Theoretical modeling of eruption plumes on Mars under current and past climates

Abstract

We have used a combined conduit transport/eruption column model to explore the evolution of volcanic eruption plumes on Mars under different atmospheric conditions. In the calculations we consider a volatile phase composed of H2O, CO2, and SO2 and take into account that the magmatic water erupted at the vent may condense as the eruption column rises into the Martian atmosphere. As two end‐member models, we explore the eruption of rhyolitic and basaltic melt compositions containing different amounts of volatiles as well as having different eruption temperatures.

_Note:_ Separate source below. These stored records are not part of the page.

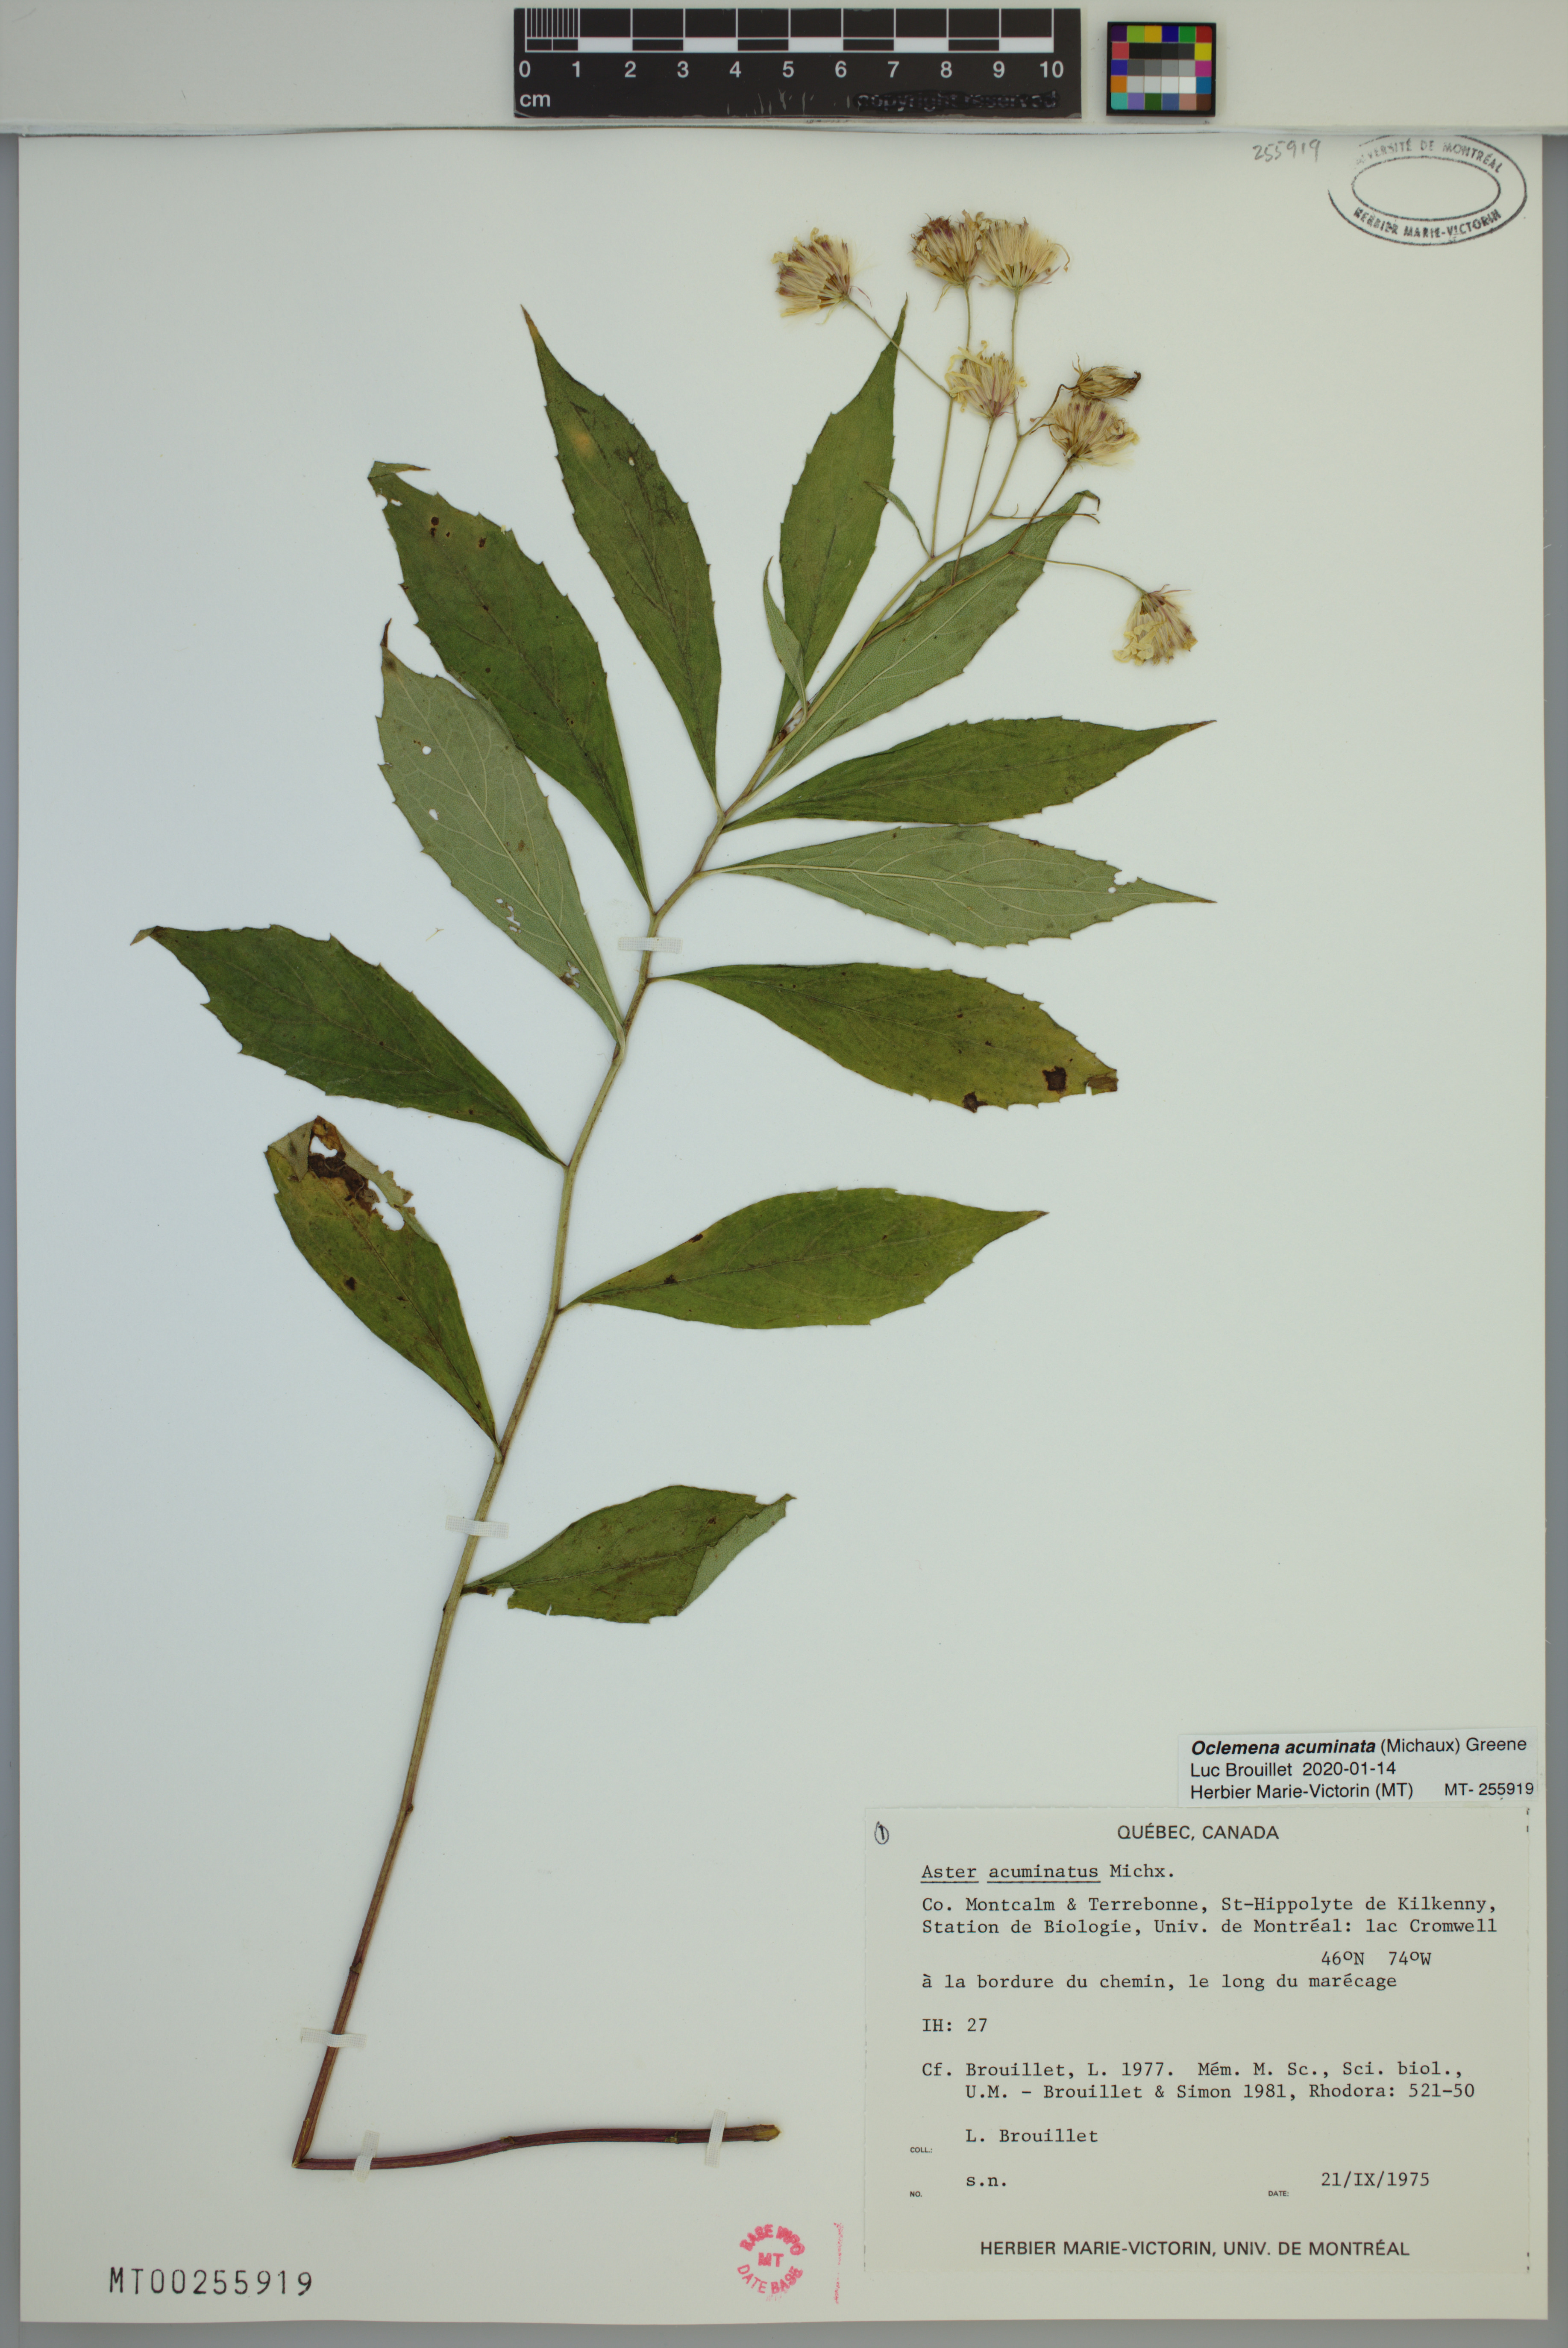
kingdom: Plantae
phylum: Tracheophyta
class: Magnoliopsida
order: Asterales
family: Asteraceae
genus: Oclemena
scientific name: Oclemena acuminata
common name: Mountain aster
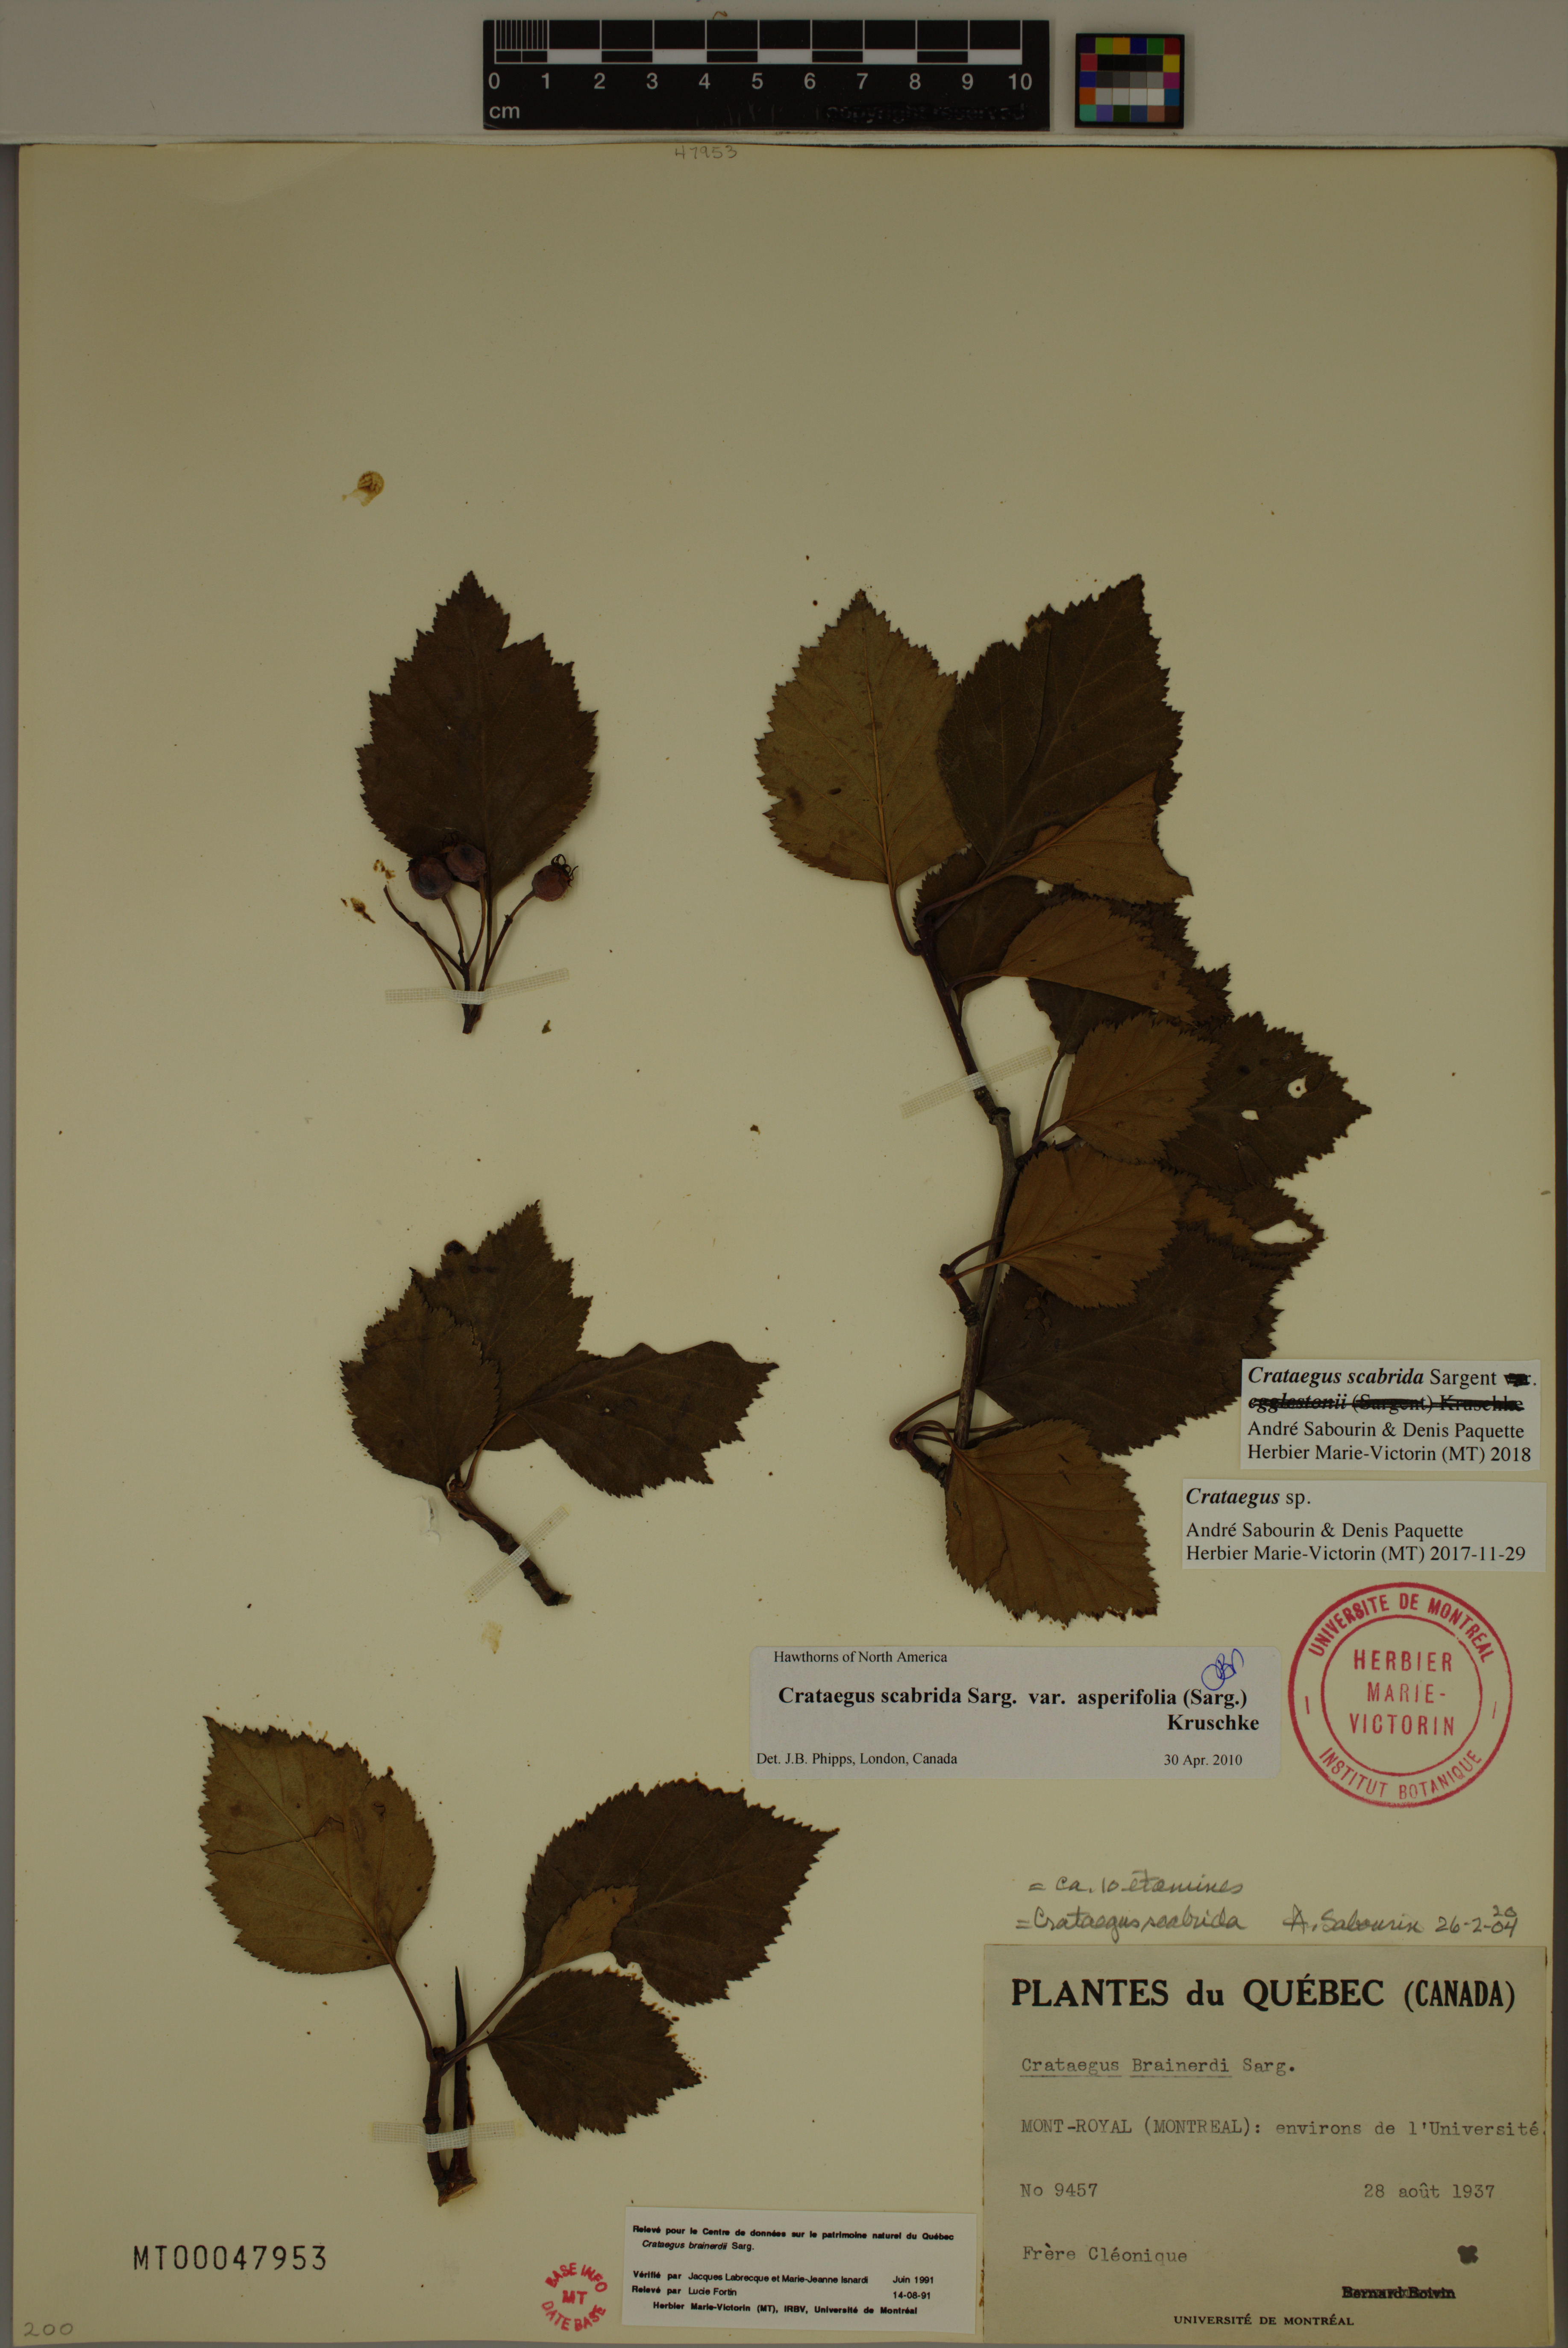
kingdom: Plantae
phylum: Tracheophyta
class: Magnoliopsida
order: Rosales
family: Rosaceae
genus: Crataegus
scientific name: Crataegus scabrida
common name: Rough hawthorn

Under current Martian atmospheric conditions eruption plumes are found to rise as high as 100 km for a mass eruption rate of 5×107 kg s−1, which is consistent with model calculations by Wilson and Head [1994]. In contrast, under a dense atmosphere (105 Pa on the Martian surface) which may have existed earlier in Martian history, the same eruption plume reaches only about 25 km height. All magmatic water released during the eruption is found to freeze as it rises in the eruption column, which means that fallout from the plume will contain water ice which can be subsequently deposited in near surface layers. This ice may then suddenly melt due to higher surface heat flow or shallow intrusions leading to rapid release of water on the flanks of volcanoes. Only if the atmosphere were hotter in the past could the water in the eruption plume condense and produce rain rather than ice. Furthermore, the calculations show that smaller micron‐size particles would be distributed globally from eruption plumes under current Martian conditions but would not have been as widely dispersed from plumes erupted into an earlier dense atmosphere.